--- Brief ---
Restate each entry below word for word, without skipping any.

--- Materials provided ---

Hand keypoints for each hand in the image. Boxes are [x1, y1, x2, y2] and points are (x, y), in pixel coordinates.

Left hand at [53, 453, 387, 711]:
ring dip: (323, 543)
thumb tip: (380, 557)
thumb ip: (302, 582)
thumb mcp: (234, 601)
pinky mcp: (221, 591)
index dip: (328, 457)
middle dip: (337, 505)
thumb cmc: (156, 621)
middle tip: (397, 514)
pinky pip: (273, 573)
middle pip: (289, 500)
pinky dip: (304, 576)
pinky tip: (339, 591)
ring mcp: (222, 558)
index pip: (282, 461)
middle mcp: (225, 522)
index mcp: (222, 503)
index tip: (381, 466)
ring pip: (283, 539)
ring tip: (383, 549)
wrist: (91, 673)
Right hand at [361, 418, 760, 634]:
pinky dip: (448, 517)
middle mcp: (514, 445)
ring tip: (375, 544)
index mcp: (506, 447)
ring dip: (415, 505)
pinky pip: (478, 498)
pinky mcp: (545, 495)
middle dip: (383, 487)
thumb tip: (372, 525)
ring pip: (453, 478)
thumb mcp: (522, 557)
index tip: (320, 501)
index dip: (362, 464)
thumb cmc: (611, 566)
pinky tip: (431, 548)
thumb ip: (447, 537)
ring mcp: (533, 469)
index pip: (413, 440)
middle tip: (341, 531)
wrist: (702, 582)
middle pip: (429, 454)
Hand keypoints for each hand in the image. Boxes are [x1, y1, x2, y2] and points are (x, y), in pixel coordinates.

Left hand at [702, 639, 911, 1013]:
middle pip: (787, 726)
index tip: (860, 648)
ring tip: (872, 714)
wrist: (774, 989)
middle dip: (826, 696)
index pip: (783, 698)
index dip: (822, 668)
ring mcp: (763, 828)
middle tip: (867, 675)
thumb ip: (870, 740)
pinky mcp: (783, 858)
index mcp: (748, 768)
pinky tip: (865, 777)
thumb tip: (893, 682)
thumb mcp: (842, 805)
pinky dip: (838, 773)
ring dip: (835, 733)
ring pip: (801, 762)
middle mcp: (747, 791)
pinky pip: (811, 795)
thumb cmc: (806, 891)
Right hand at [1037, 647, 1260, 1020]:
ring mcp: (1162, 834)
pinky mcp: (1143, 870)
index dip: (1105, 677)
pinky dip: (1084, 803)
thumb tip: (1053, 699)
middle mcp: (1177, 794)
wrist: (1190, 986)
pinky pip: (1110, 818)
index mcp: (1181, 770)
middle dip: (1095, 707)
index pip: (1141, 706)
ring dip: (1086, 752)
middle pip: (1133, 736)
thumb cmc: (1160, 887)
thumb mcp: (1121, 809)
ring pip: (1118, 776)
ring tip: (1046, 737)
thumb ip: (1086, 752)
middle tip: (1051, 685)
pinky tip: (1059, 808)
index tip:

--- Result of this exercise ---
Hand keypoints for each hand in the image. Boxes are [x1, y1, x2, y2] and points are (x, y), in pixel coordinates.

Left hand at [53, 453, 387, 711]:
ring dip: (323, 543)
thumb tip: (380, 557)
thumb ip: (302, 582)
thumb mcp: (234, 601)
pinky mcp: (221, 591)
index dip: (328, 457)
middle dip: (337, 505)
thumb cmc: (156, 621)
middle tip: (397, 514)
pinky pip: (273, 573)
middle pip: (289, 500)
pinky dip: (304, 576)
pinky tip: (339, 591)
ring mcp: (222, 558)
index pip: (282, 461)
middle mcp: (225, 522)
index mcp: (222, 503)
index tip: (381, 466)
ring pip: (283, 539)
ring tip: (383, 549)
wrist: (91, 673)
Right hand at [361, 418, 760, 634]:
pinky dip: (448, 517)
middle mcp: (514, 445)
ring tip: (375, 544)
index mcp: (506, 447)
ring dip: (415, 505)
pinky pip: (478, 498)
pinky mcp: (545, 495)
middle dip: (383, 487)
thumb tip: (372, 525)
ring pip: (453, 478)
thumb mcp: (522, 557)
index tip: (320, 501)
index dip: (362, 464)
thumb cmc: (611, 566)
pinky tip: (431, 548)
thumb ip: (447, 537)
ring mcp: (533, 469)
index pip: (413, 440)
middle tip: (341, 531)
wrist: (702, 582)
middle pip: (429, 454)
Hand keypoints for each hand in the image. Boxes are [x1, y1, x2, y2] and points are (x, y), in pixel coordinates.

Left hand at [702, 639, 911, 1013]:
middle pip: (787, 726)
index tip: (860, 648)
ring tip: (872, 714)
wrist: (774, 989)
middle dip: (826, 696)
index pip: (783, 698)
index dip: (822, 668)
ring mcp: (763, 828)
middle tip: (867, 675)
thumb ip: (870, 740)
pinky mcp: (783, 858)
index mcp: (748, 768)
pinky tip: (865, 777)
thumb tip: (893, 682)
thumb mcp: (842, 805)
pinky dip: (838, 773)
ring dip: (835, 733)
ring pip: (801, 762)
middle mcp: (747, 791)
pinky pip: (811, 795)
thumb cmc: (806, 891)
Right hand at [1037, 647, 1260, 1020]:
ring mcp: (1162, 834)
pinky mcp: (1143, 870)
index dip: (1105, 677)
pinky dip: (1084, 803)
thumb tip: (1053, 699)
middle mcp: (1177, 794)
wrist: (1190, 986)
pinky pip: (1110, 818)
index mcp: (1181, 770)
middle dip: (1095, 707)
index pip: (1141, 706)
ring dip: (1086, 752)
middle pip: (1133, 736)
thumb cmc: (1160, 887)
thumb mcp: (1121, 809)
ring pip: (1118, 776)
ring tip: (1046, 737)
thumb ip: (1086, 752)
middle tip: (1051, 685)
pinky tip: (1059, 808)
index tip:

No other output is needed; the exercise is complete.